Washington, DC 20530

July 2018 | Volume 11 | Issue 7

In the last several years, Camden County, New Jersey has experienced a transformation as a result of community policing initiatives that have decreased its violent crime levels to their lowest since the early 1980’s. These community policing initiatives, implemented by Camden County Police Chief J. Scott Thomson, include strategies such as moving officers from patrol cars to walking a beat; bike patrols in neighborhoods and parks; and community engagement through school programs, sport events, and work in local community centers.

Department of Justice Deputy Attorney General (DAG) Rod Rosenstein, Associate Deputy Attorney General (ADAG) Steve Cook, and COPS Office Director Phil Keith met with Camden County Police Chief J. Scott Thomson and his Department last month to discuss the success of the Camden County Police Department and its collaborative partners.  The June 5th meeting included a roundtable discussion with local, county and state executives, United States Congressman Don Norcross, representatives from the Department of Homeland Security (DHS), the New Jersey Drug Enforcement Administration (DEA), the Philadelphia Federal Bureau of Investigation (FBI), United States Attorneys from New Jersey and Philadelphia, as well as state prosecutors. The city, county, state and federal partners work in collaboration to support the community and improve public safety as a shared goal.

DAG Rosenstein, ADAG Cook and Director Keith also toured the Real Time Tactical Operation Intelligence Center to learn more about the surveillance program successes and challenges.  The center is used as a force multiplier to support law enforcement.  In addition to data collection and analysis, the system includes a GPS system that dispatches the closest patrol unit during service calls and provides supporting information for the responding officers.  Chief Thomson responded to initial civil liberty concerns with frank discussions and an ongoing policy of transparency that addresses questions from residents.  DAG Rosenstein discussed the Intelligence Center during a roll call visit with Camden frontline officers, where he also expressed his appreciation for their work to increase public safety.
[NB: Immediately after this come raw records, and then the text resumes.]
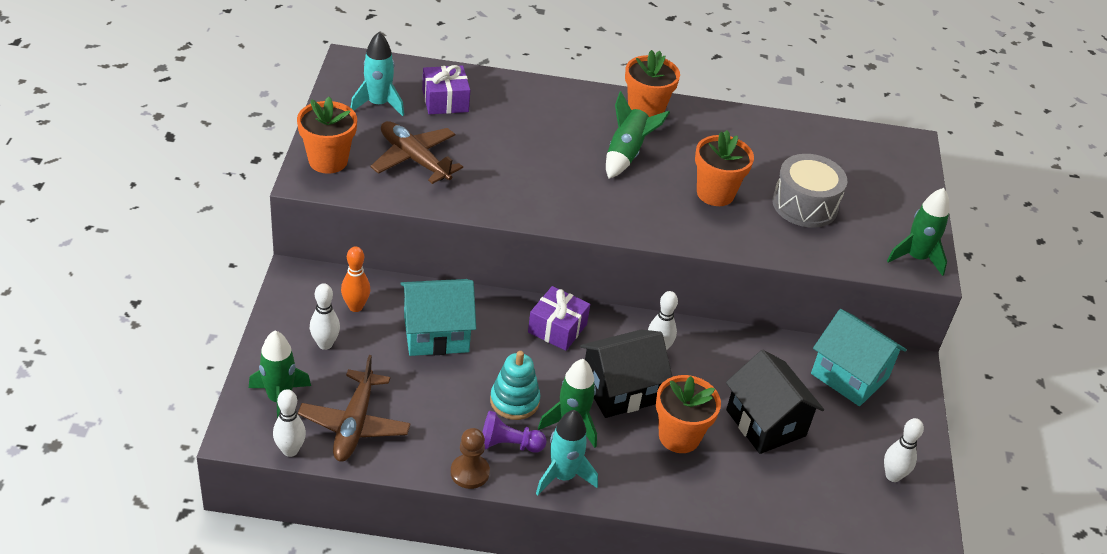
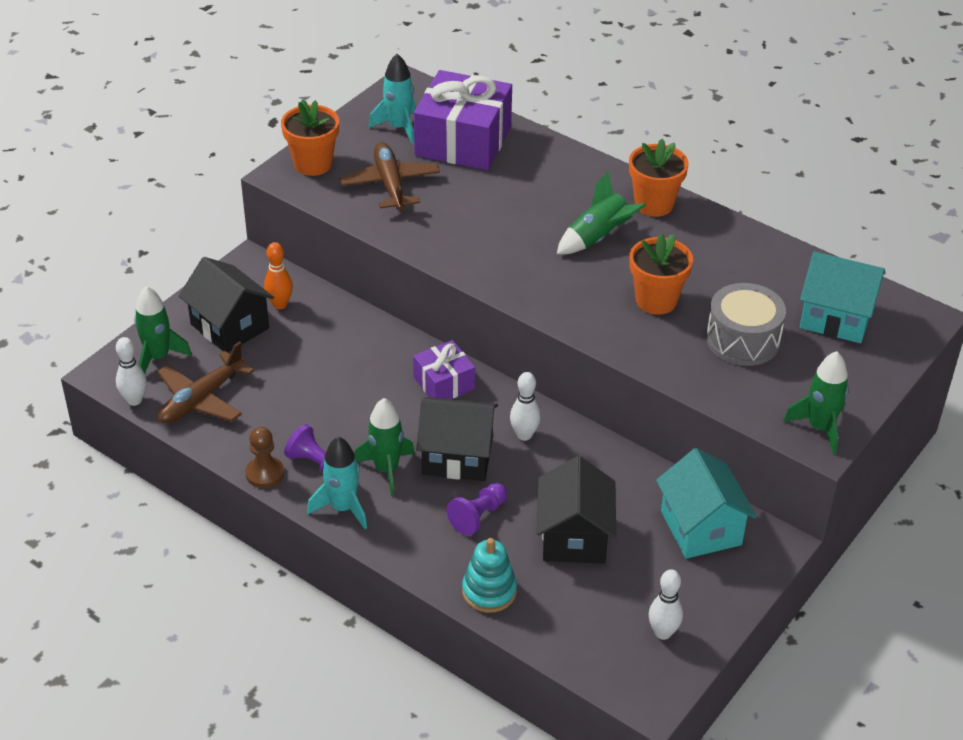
camera: 35 degrees right, 0 degrees up
(325, 344) = (229, 326): white bowling pin -> black house
(436, 334) = (330, 350): turquoise house -> turquoise house (836, 317)
(445, 101) = (463, 141): purple gift -> purple gift, size x1.85
(514, 401) = (352, 430): turquoise stacking toy -> turquoise stacking toy (489, 591)
(679, 436) = (478, 516): orange flower pot -> purple pawn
Guadalupe Family Services, a 2017 FBI Director's Community Leadership Award Recipient, also hosted the Department of Justice leaders for an afternoon tour and highlighted the collaboration between their nonprofit and the Camden County Police Department.  For example, officers mentor school age students in the Community Adolescents Striving for Achievement (CASA) program, a resource open to Camden teens every day after school.  In just the last few years, Camden schools have increased graduation rates and decreased dropout rates with programs such as CASA.  Chief Thomson and his department continue to demonstrate community policing initiatives and collaboration to support the thriving Camden residents.

”Chief Thomson complements the law enforcement profession with his innovation and commitment to decreasing violent crime.  His innovative community policing strategies, such as community engagement and use of surveillance system technology to support frontline officers have resulted in safer community that is thriving with new investment and employment opportunities,” said Director Phil Keith.